After the Bronze Age

The one major climate anomaly that needs explanation is the Bronze Age warm period and its aftermath which we are living in today. During the Bronze Age, the climate appeared to be, at least on the basis of the science to date, a couple of degrees warmer than the present temperature regime. It ended with a bang as Hekla blew up, but why was recovery never full? We have had near attempts to restore that climatic regime, such as the medieval warm period, but all have ended badly. We are now clearly living through another such warm spell.

The chart shows a two thousand year warm spell that was untouchable. I have to accept that the data proxies are also fairly consistent for that era. The question remains, what mechanism lowered the global heat content?

For that we have the stripping of the Sahara by misplaced human agricultural practice. Today, solar energy is not absorbed or stored there at all. It is mostly reflected back into space. If that energy were been collected by vegetation, it would represent a huge addition to the earth’s heat content. The loss of that heat surely was responsible for post Bronze Age coolness.

We now have increasing evidence that the surplus CO2 in the atmosphere has now encouraged an increase in plant life throughout the globe. This should increase direct solar energy absorption and has likely contributed to the slightly warmer global conditions. Note the attached report.

With this excess of CO2 in the atmosphere, there is ample reason to restore the Sahara as growing environment. We have already addressed some of the needed methodology. I am not sure that I have added more since my earliest postings.

The first question is what really can be done using native dry land vegetation and is there any obvious engineering solutions. Solar driven atmospheric water extraction is a long way from been actually a feasible option although clunky demos have been built.

Before we start, it must be understood that reforesting the Sahara will lead to a far warmer Northern Hemisphere and that this is actually a good thing, It is also reasonable to anticipate the regreening of the entire Middle East. This will generate a warmer but moderated northern Hemisphere. This is one of the greatest single Terraforming tasks left to us to accomplish.

As I have posted earlier, the first step is the building of fenced range lands along the edge of the true desert. That controls the cropping behavior and allows a resurgence of vegetation promoting the retention of moisture. This perimeter culture will migrate backward into the more arable lands and also enhance their productivity. This should tend to encourage an increase in available moisture into the nearby desert lands.

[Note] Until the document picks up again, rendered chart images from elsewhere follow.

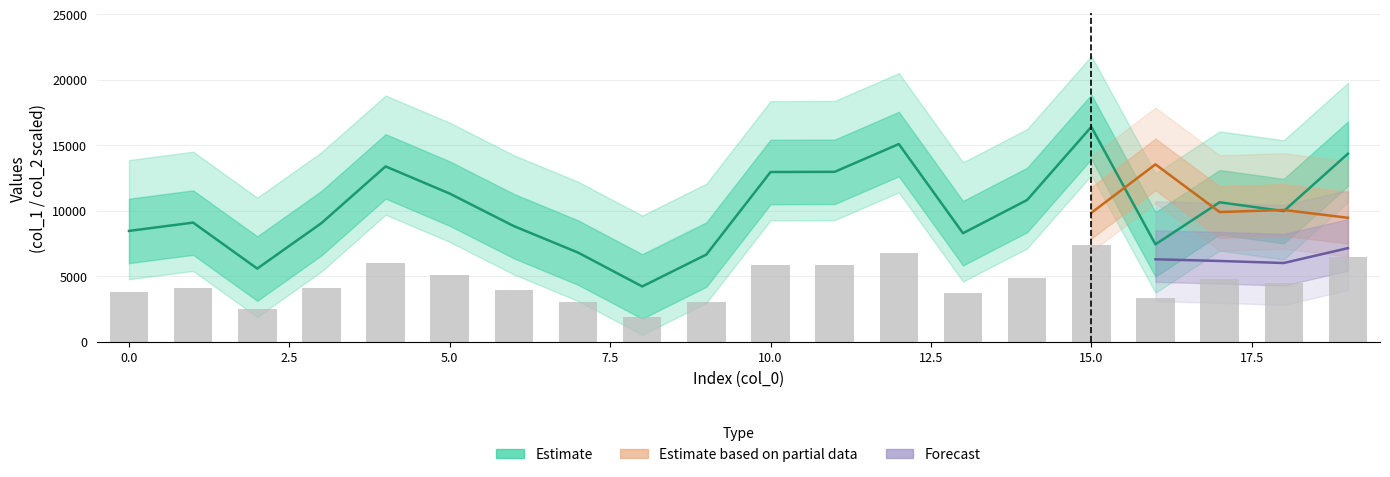

What is the approximate value at 14, to the nearest 100?

10800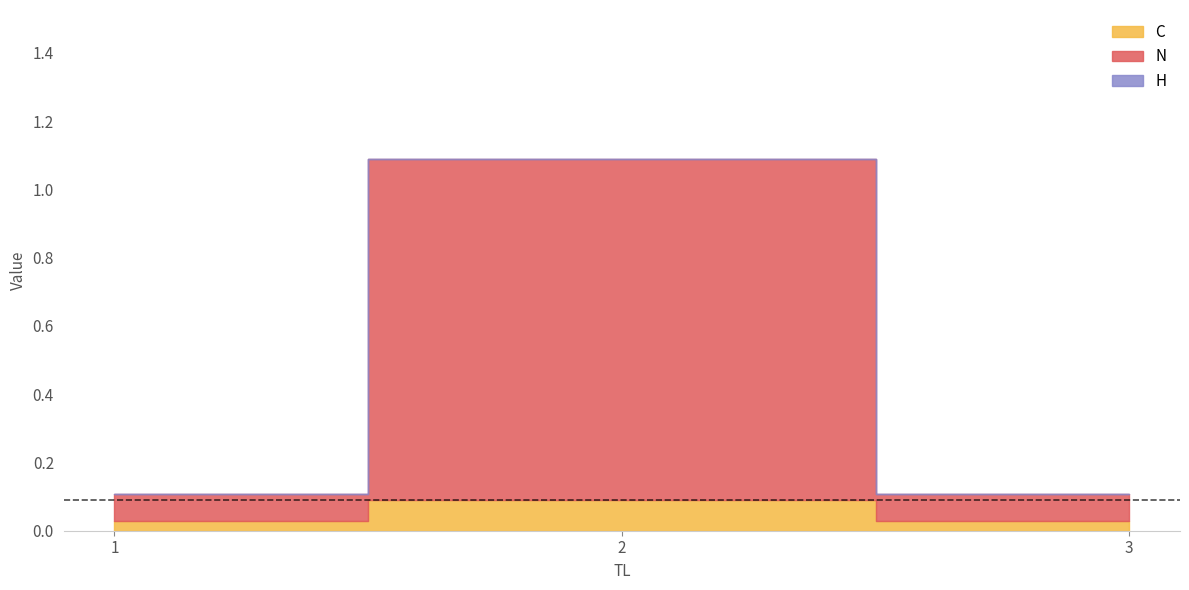

At which label does C reach its peak?

2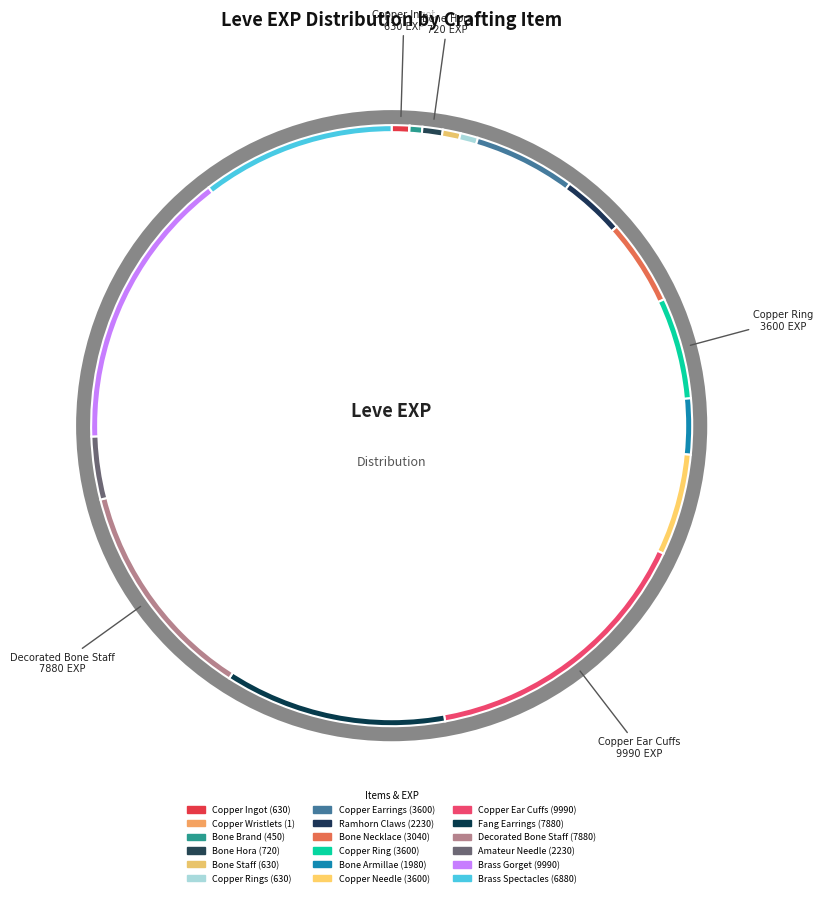

To the nearest percent, what is the average slice percentage?

6%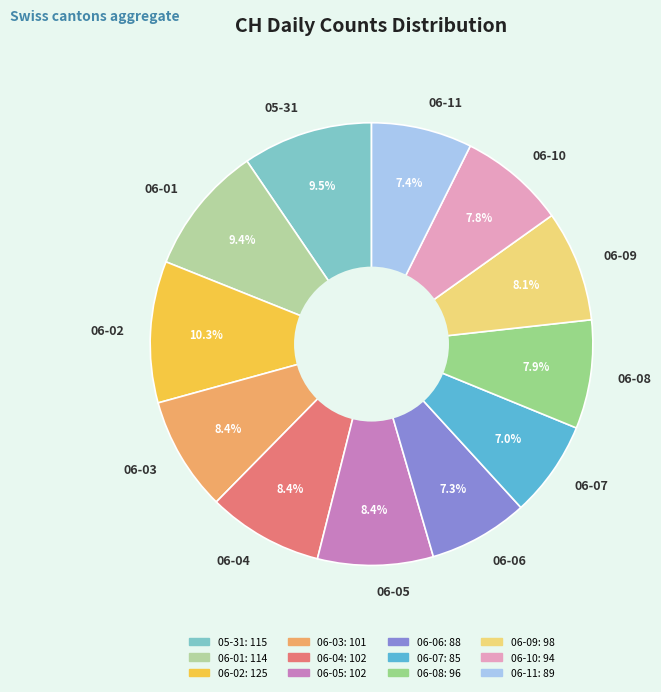

To the nearest percent, what is the difference between the largest and smallest slice percentages?

3%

Most critically, it has been shown that the establishment of acacia trees provides shade and a reduction in general temperature increasing the probability of night showers. It has also been shown that such an environment is conducive to the raising of indigenous cattle that are able to graze the developing grasses and possible under story. One would expect that the best strategy would also include other native ruminants that browse more difficult fodder. No goats should be permitted as they will attack and destroy the whole plant.

The idea is to advance this culture into the desert one fence row at a time as the following advance of available moisture accommodates. Without use of artificial means this does promise to take many years. Yet it will still be hugely advanced. The necessary population exists along the entirety of the southern edge of the Sahara with the necessary skills. In most cases it will be a problem of establishing title and supplying barb wire. It will be a lot like the spread of farming on the Great Plains.

We actually know that this was all likely viable grazing land in the beginning that was destroyed over a thousand years. Restoring it this way would likely take another thousand years.

To speed the process up, it should be possible to first design some large water diversion schemes that transfer water into suitable desert regions. It will never be enough but is will expand the watered regions and increase the atmospheric moisture content in those regions, once again allowing a gradual dry land expansion.

The principal prospect for this is the diversion of most of the water in the Upper Congo Basin over to the Chad Basin, perhaps not creating a lake so much as a fully watered basin with a sustainable lake that hopefully is large enough to drain. The possibility would also exist for additional diversion into the north. Work done seventy years ago suggested that this might be feasible.

It is also possible to create a biannual diversion of the Nile west of its current route but this may be of doubtful value until we are in the very late stages.

That then opens the remaining question of whether there is any method to divert some water north from the Niger Valley. At first blush, this appears very unlikely except the rainy season produces a huge amount of water that naturally is lost to the sea. It may be possible to divert sections of that river system to the north into valleys running into the Sahara. There should still be ample water for down river applications.

The truth is that that these engineering options help, but actually for a small fraction of the Sahara. The place is several millions of square miles and it would be a miracle to provide direct irrigation for even a quarter million square miles.

Therefore without actual atmospheric moisture recovery, we are looking at relying on natural recovery aided at least by our direct land management efforts. This might be at the rate of a mile per year, so that you are always followed closely by emergent tree cover. It will require two thousand years at this rate to do the Sahara, and assuming a simultaneous effort in the Middle East, much the same time.

The process may go faster if appropriate grasses can be used.